False-positive results are most likely early in the influenza season, when prevalence in the community is low. False-negative results are more likely to occur when disease prevalence is high in the community, which is typically at the height of the influenza season. Collecting respiratory specimens within 48 to 72 hours after onset of symptoms, when viral load in the nasopharynx is highest, can minimize false results.

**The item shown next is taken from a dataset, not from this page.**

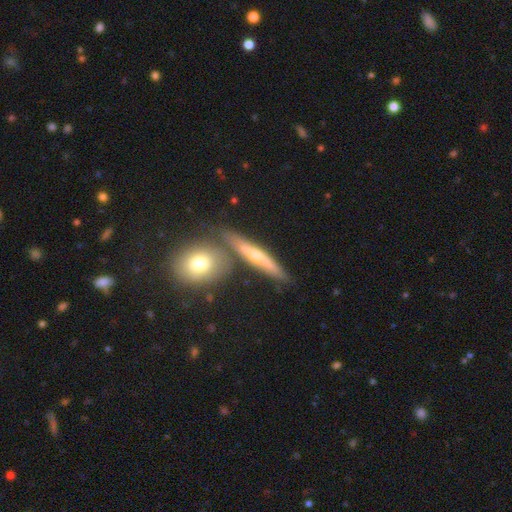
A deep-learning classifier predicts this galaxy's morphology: The model was most divided on "smooth or featured": featured or disk: 55%, smooth: 37%, star or artifact: 8%. More confident: edge-on disk — yes (87%); merging — none (72%).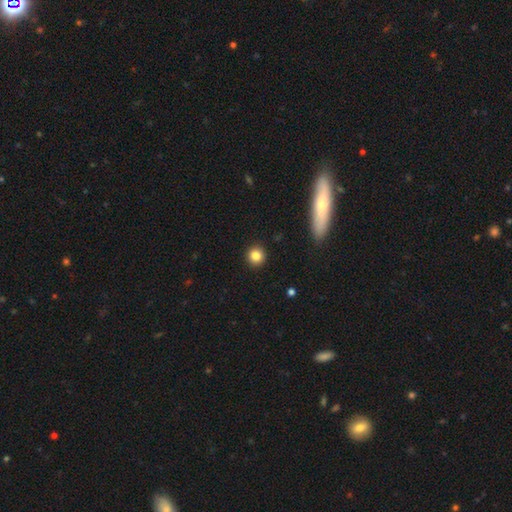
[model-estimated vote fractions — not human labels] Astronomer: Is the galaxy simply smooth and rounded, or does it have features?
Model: smooth — 84%.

Recently, two rapid molecular tests have received FDA approval for detection of influenza A and B directly from nasopharnygeal swabs. Sensitivity is much higher than rapid influenza tests and is comparable to standard RT-PCR assays. The Alere I assay for influenza A and B was the first CLIA waived test to receive approval. The second assay to achieve FDA clearance was the Cobas Liat influenza A and B test, which uses real-time PCR to generate results in approximately 20 minutes.
Both of these rapid molecular tests give more reliable results than rapid antigen tests. Rapid molecular testing will eventually replace rapid antigen tests for diagnosis of influenza in physician offices and emergency departments.